REQUIRED WORK: Locate every line in the material below that has the word "rules". Copy each of those lines.

+===+

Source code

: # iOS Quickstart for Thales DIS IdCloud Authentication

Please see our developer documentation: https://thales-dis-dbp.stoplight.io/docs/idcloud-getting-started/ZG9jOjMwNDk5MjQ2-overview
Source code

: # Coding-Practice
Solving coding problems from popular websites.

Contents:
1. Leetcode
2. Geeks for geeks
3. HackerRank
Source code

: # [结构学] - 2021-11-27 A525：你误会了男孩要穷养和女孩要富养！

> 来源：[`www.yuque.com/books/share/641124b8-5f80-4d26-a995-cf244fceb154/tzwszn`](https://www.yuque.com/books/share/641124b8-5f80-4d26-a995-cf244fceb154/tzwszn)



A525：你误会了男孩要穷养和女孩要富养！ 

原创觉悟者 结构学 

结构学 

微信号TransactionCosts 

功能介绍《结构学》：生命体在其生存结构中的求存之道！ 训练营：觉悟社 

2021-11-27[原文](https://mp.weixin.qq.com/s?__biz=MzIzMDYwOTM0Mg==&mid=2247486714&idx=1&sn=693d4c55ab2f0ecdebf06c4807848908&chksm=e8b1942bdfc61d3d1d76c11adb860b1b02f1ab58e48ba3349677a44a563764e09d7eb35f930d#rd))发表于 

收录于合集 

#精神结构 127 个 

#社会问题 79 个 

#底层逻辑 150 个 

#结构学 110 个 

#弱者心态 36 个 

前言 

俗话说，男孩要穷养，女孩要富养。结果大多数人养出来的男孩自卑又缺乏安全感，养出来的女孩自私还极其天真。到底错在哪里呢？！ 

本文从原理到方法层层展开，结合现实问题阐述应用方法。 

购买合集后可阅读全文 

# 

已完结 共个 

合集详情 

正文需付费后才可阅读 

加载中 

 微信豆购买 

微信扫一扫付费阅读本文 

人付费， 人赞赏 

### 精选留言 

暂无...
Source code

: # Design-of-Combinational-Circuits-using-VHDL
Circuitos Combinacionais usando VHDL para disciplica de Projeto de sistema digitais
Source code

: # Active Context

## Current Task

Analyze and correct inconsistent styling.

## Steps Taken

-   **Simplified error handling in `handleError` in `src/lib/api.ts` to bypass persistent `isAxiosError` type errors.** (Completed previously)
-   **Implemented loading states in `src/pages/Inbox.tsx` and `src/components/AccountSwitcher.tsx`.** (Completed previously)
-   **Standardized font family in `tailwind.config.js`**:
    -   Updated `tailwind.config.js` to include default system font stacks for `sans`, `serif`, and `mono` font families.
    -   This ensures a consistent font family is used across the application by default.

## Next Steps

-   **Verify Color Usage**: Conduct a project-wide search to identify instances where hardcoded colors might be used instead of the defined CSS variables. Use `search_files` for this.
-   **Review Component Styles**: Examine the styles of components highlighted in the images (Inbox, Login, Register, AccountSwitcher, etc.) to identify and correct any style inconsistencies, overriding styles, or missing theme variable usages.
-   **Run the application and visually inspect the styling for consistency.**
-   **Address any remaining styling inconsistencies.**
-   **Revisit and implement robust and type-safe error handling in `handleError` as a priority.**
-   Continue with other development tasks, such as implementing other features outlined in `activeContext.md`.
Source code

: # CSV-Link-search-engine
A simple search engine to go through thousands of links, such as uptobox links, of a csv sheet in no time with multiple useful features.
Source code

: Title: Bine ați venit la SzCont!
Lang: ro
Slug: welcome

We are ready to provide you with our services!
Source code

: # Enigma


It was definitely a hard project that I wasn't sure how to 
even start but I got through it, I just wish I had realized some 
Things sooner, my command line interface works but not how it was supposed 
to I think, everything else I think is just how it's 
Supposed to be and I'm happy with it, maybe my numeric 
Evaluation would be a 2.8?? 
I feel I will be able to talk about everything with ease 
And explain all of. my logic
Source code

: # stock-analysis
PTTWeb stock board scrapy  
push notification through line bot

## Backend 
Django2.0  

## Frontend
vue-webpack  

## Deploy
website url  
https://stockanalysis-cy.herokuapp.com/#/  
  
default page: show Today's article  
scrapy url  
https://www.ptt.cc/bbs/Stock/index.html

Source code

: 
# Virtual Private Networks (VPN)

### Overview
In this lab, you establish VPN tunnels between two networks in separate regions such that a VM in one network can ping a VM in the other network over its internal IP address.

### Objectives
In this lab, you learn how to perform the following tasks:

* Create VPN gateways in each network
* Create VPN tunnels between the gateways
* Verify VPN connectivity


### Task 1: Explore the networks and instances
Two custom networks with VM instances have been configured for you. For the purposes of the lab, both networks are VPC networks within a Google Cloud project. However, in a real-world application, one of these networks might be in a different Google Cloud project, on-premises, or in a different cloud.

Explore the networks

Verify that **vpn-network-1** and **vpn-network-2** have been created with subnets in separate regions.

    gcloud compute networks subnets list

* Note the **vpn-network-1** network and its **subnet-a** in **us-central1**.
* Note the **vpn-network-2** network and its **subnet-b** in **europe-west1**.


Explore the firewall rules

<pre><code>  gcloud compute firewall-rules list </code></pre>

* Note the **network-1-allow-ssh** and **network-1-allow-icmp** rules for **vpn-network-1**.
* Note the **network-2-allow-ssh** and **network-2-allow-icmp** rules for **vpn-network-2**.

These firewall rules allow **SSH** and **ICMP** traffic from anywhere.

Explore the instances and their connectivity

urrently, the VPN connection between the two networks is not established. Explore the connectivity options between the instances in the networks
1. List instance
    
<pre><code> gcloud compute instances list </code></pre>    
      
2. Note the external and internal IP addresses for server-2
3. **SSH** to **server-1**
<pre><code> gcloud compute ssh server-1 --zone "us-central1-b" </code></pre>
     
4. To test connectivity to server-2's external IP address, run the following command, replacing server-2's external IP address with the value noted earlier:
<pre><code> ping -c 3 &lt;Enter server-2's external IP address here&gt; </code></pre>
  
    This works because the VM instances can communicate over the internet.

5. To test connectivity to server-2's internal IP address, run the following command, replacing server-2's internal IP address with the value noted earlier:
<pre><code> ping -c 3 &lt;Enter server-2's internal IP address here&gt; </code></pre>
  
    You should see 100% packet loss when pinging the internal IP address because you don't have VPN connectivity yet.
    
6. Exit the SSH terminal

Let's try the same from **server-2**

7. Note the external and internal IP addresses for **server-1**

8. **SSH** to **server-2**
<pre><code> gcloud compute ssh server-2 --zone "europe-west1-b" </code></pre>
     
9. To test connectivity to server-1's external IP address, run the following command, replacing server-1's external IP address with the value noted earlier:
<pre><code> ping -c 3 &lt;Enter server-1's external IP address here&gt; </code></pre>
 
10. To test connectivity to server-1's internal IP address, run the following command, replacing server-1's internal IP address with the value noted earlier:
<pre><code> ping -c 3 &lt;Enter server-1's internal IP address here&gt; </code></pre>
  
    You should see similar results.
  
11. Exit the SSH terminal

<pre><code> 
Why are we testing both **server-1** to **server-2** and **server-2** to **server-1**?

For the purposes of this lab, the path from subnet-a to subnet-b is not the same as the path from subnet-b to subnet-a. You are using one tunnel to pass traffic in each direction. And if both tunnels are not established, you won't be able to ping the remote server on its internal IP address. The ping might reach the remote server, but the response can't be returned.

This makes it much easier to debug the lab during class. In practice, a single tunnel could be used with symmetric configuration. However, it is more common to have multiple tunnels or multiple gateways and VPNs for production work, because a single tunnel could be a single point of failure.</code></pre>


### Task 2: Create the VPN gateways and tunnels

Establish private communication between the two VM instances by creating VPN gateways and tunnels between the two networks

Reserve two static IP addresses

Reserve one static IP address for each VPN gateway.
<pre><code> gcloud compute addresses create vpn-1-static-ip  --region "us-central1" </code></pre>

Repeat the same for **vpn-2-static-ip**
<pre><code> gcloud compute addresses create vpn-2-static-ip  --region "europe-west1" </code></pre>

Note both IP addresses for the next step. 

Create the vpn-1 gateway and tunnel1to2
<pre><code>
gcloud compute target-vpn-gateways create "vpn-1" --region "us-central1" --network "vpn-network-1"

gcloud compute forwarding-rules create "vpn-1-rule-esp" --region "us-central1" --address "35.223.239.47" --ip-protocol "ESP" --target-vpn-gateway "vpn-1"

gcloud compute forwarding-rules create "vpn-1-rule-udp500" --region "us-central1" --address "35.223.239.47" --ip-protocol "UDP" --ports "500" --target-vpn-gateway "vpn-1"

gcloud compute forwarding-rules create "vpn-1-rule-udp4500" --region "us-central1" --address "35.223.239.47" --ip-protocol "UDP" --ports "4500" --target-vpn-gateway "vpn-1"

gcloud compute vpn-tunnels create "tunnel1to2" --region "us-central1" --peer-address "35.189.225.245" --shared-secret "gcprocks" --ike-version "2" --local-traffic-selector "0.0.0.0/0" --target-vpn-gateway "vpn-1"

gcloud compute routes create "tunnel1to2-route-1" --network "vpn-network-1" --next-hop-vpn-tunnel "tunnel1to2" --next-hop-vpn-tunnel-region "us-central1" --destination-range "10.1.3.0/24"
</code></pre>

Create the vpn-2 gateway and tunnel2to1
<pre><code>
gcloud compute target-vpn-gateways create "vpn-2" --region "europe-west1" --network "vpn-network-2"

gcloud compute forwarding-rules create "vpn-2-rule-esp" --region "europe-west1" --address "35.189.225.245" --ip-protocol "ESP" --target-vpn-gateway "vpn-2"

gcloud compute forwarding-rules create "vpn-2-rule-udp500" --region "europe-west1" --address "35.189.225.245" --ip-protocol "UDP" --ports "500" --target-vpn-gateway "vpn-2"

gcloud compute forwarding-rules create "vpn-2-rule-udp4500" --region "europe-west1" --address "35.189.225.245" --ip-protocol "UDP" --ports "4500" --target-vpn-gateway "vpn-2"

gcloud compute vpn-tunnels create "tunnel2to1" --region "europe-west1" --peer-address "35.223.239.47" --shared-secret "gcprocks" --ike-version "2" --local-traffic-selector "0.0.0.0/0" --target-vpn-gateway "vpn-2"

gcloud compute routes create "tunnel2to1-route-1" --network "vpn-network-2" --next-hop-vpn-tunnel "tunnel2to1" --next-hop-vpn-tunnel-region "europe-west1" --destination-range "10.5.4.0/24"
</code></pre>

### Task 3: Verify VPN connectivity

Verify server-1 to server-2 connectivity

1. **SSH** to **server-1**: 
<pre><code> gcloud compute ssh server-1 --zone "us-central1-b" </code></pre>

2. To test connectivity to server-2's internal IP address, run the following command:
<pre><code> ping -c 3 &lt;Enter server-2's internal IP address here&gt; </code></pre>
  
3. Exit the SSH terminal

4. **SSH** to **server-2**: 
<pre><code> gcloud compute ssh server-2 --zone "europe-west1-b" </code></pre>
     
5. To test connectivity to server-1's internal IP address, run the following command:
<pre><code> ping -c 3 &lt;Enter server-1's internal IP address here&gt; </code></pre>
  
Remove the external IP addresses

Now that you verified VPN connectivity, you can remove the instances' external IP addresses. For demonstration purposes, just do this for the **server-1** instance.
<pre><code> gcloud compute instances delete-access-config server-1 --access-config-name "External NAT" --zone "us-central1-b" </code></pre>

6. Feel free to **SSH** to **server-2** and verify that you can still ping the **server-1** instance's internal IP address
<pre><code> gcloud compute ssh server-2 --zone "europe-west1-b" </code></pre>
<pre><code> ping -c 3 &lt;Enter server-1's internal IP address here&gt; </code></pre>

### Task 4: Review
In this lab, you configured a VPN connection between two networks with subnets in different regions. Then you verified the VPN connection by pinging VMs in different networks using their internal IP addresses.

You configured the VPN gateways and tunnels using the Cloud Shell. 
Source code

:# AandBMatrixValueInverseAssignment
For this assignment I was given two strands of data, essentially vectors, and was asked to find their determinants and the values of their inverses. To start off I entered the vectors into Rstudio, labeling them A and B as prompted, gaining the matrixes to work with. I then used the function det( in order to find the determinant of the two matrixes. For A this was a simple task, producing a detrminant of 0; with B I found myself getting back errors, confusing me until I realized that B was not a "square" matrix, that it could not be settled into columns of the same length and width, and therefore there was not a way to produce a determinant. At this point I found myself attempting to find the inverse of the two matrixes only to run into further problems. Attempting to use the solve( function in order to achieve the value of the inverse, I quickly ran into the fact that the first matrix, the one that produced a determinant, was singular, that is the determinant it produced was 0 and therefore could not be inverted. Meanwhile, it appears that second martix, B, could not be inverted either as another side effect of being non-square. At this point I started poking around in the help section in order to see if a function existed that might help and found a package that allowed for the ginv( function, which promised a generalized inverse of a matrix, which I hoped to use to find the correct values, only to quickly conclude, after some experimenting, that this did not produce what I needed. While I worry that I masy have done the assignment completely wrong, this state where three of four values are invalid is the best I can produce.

+===+

ANSWER TO THE PROBLEM:
Explore the firewall rules
<pre><code>  gcloud compute firewall-rules list </code></pre>
* Note the **network-1-allow-ssh** and **network-1-allow-icmp** rules for **vpn-network-1**.
* Note the **network-2-allow-ssh** and **network-2-allow-icmp** rules for **vpn-network-2**.
These firewall rules allow **SSH** and **ICMP** traffic from anywhere.
gcloud compute forwarding-rules create "vpn-1-rule-esp" --region "us-central1" --address "35.223.239.47" --ip-protocol "ESP" --target-vpn-gateway "vpn-1"
gcloud compute forwarding-rules create "vpn-1-rule-udp500" --region "us-central1" --address "35.223.239.47" --ip-protocol "UDP" --ports "500" --target-vpn-gateway "vpn-1"
gcloud compute forwarding-rules create "vpn-1-rule-udp4500" --region "us-central1" --address "35.223.239.47" --ip-protocol "UDP" --ports "4500" --target-vpn-gateway "vpn-1"
gcloud compute forwarding-rules create "vpn-2-rule-esp" --region "europe-west1" --address "35.189.225.245" --ip-protocol "ESP" --target-vpn-gateway "vpn-2"
gcloud compute forwarding-rules create "vpn-2-rule-udp500" --region "europe-west1" --address "35.189.225.245" --ip-protocol "UDP" --ports "500" --target-vpn-gateway "vpn-2"
gcloud compute forwarding-rules create "vpn-2-rule-udp4500" --region "europe-west1" --address "35.189.225.245" --ip-protocol "UDP" --ports "4500" --target-vpn-gateway "vpn-2"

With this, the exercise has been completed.